Koki Kameda beat Daisuke Naito on November 29, 2009 for the WBC and lineal flyweight championships.
On March 27, 2010, Koki Kameda fought Wonjongkam to unify the WBC Flyweight championship and interim WBC Flyweight championship. The winner would also claim the vacant The Ring's Flyweight championship. Wonjongkam defeated Kameda by a 12 round majority decision to become the WBC, The Ring and Lineal Flyweight champion.
On December 26, 2010 Kameda went up to the Bantamweight weight class and fought Alexander Munoz of Venezuela for the vacant WBA Bantamweight Regular Title. Kameda defeated Munoz by unanimous decision to win the title. In May 2012, Kameda status was changed to "Champion in Recess", as he claimed an injury that prevented him from fighting mandatory contender and Interim Champion Hugo Ruiz. Kameda was restored to Champion in November 2012, but vacated his title in December 2013, following a call for a unification match with WBA Super Champion Anselmo Moreno, in order to move down to the super flyweight division.

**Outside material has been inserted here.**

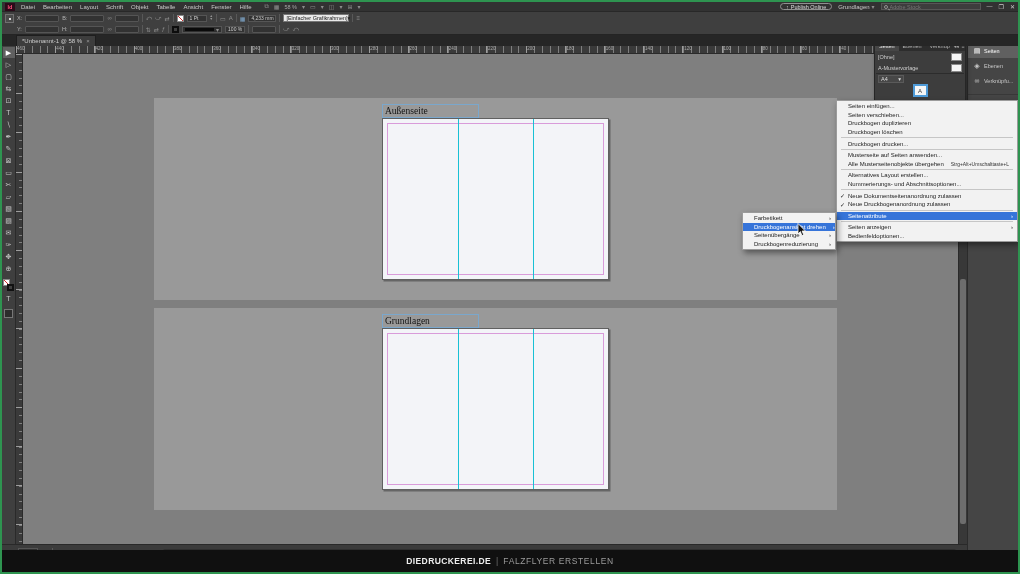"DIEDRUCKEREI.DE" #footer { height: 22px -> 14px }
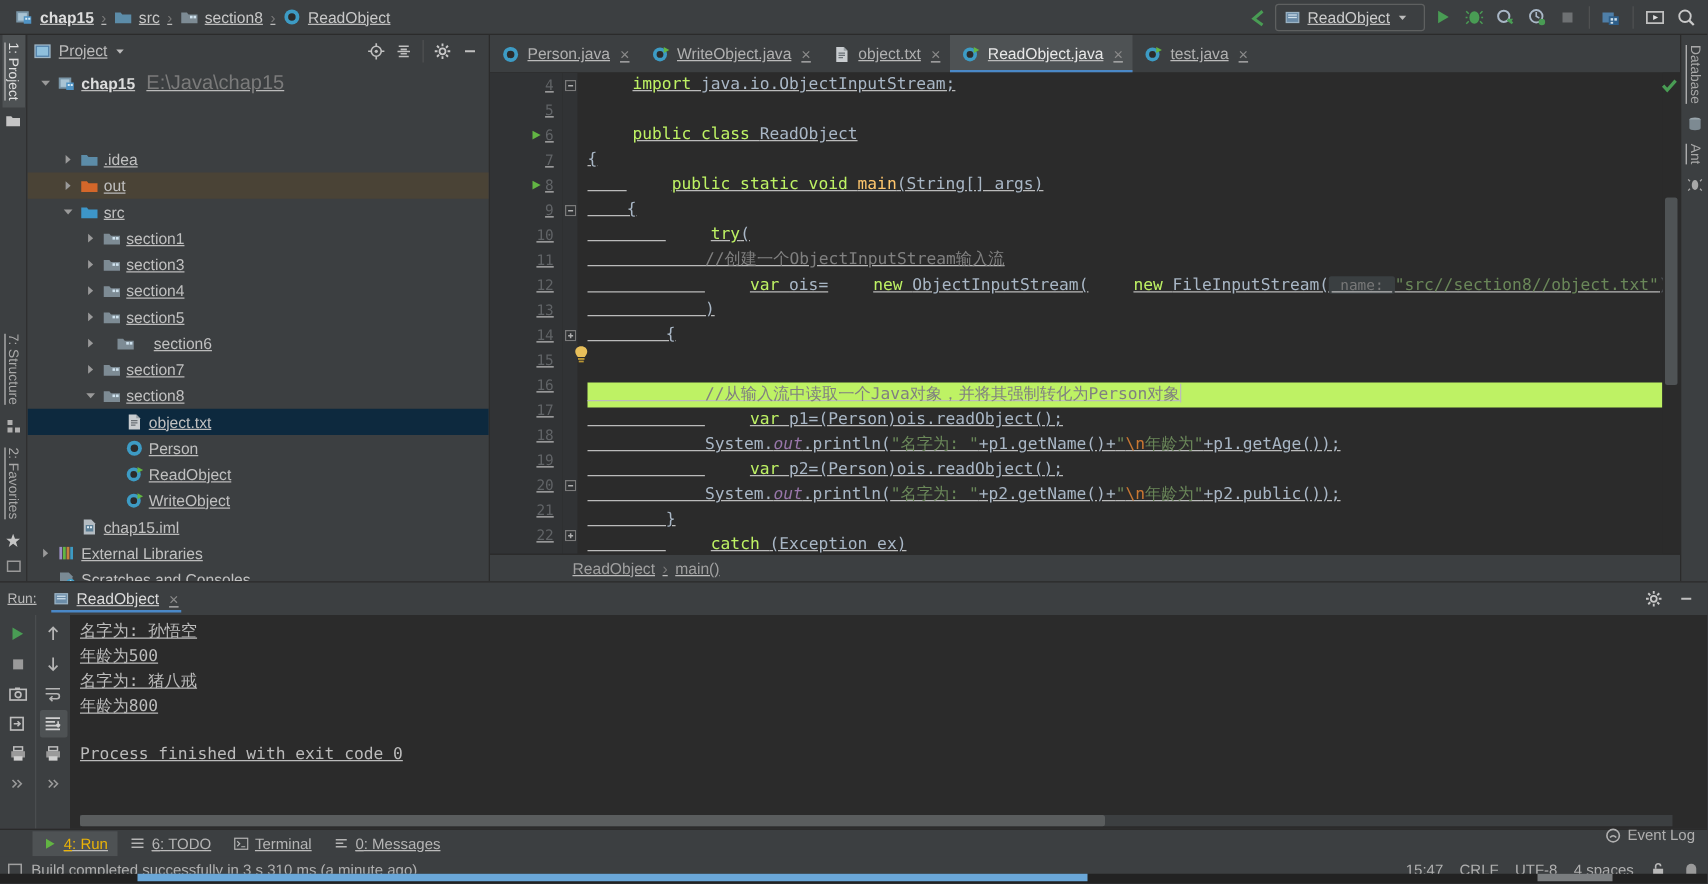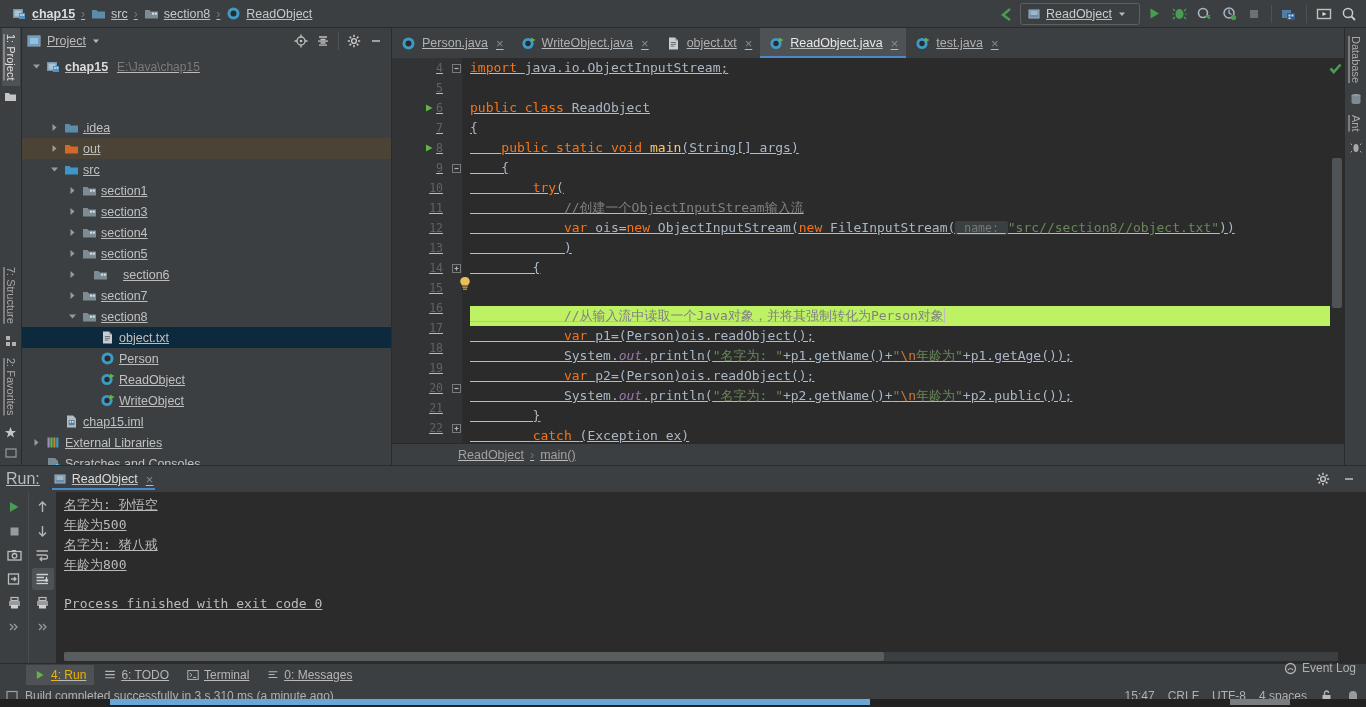"E:\Java\chap15" .tpath { font-size: 12px -> 16px }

Kameda is often criticized for his flamboyance, immaturity, and lack of respect both inside and outside the ring. He has never spoken courteously towards anyone in his numerous TV appearances, (considering that the Japanese language has tenses specifically used for courteous speech) and often taunts opponents with insulting presents and language. Criticism also revolves around his boxing skills and sportsmanship. The fact that Kameda's first six opponents had a combined record of 0-18 brought much criticism during the early part of his professional career. Many Japanese boxers, including former WBC Super flyweight champion Masamori Tokuyama and WBC Minimumweight title Eagle Kyowa, have stated that they could easily defeat Kameda if given a chance, and that his boasting and popularity are greatly out of proportion with his actual skills in the ring.

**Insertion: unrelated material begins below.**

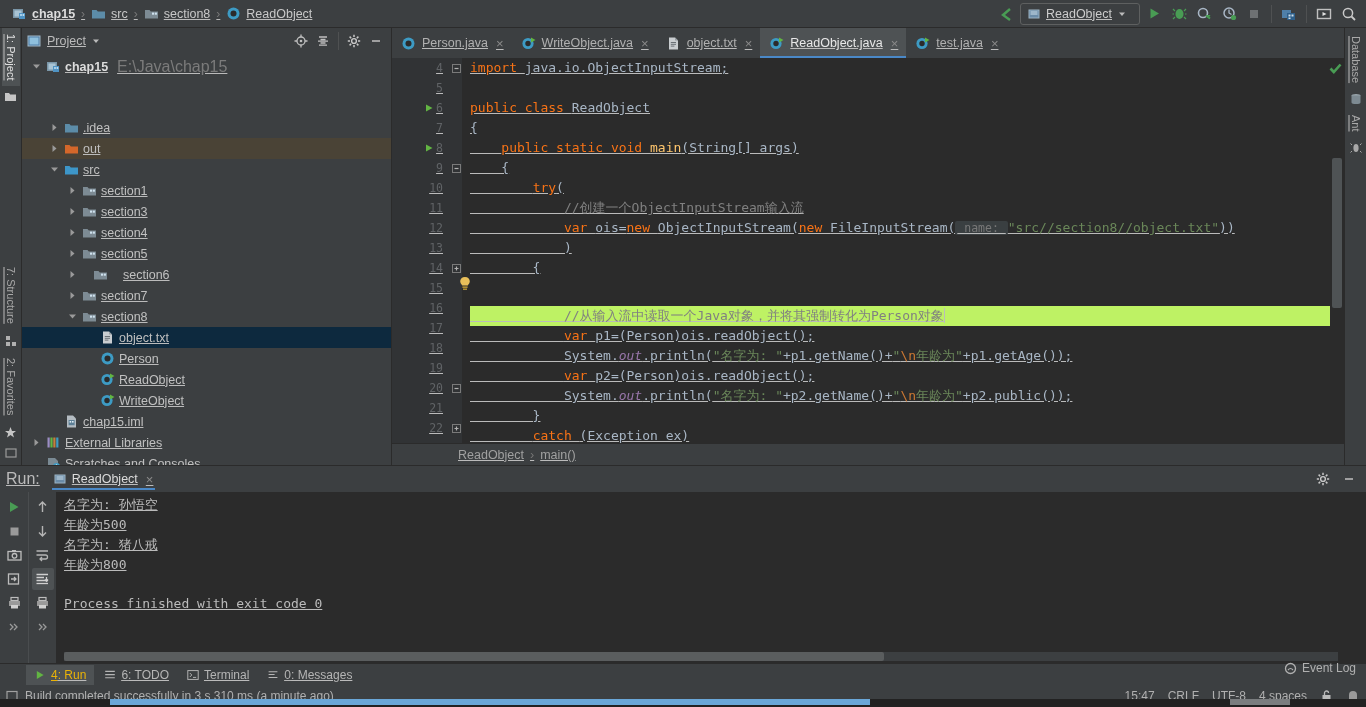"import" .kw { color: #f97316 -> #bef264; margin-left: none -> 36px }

There was an outcry from the Japanese public about his first bout against Landaeta being fixed. Former world champions Guts Ishimatsu and Yasuei Yakushiji have commented that they believe Kameda lost the fight.
He was also involved in the controversy surrounding his brother Daiki during his fight with Daisuke Naito. Koki escaped with a warning about advising Daiki to elbow Naito in the eye. His brother was suspended from fighting for one year and his father was suspended indefinitely for the incident.
It was originally rumored and intended that Kameda would fight then WBC Light Flyweight title holder, Brian Viloria, in a WBA/WBC unification title fight. However, Kameda's controversial decision over Landaeta in the first match and Viloria losing to Omar Nino made the match difficult to produce further talks.
He is dubbed as Naniwa no Tōken (浪速の闘拳) in Japanese. Naniwa is a former designation of Osaka. The nickname denotes "The Fighting Fist of Osaka", though it is sometimes derided by his anti-fans as "浪速の逃犬" (pronounced the same as the original one), which means the run-away dog of Osaka.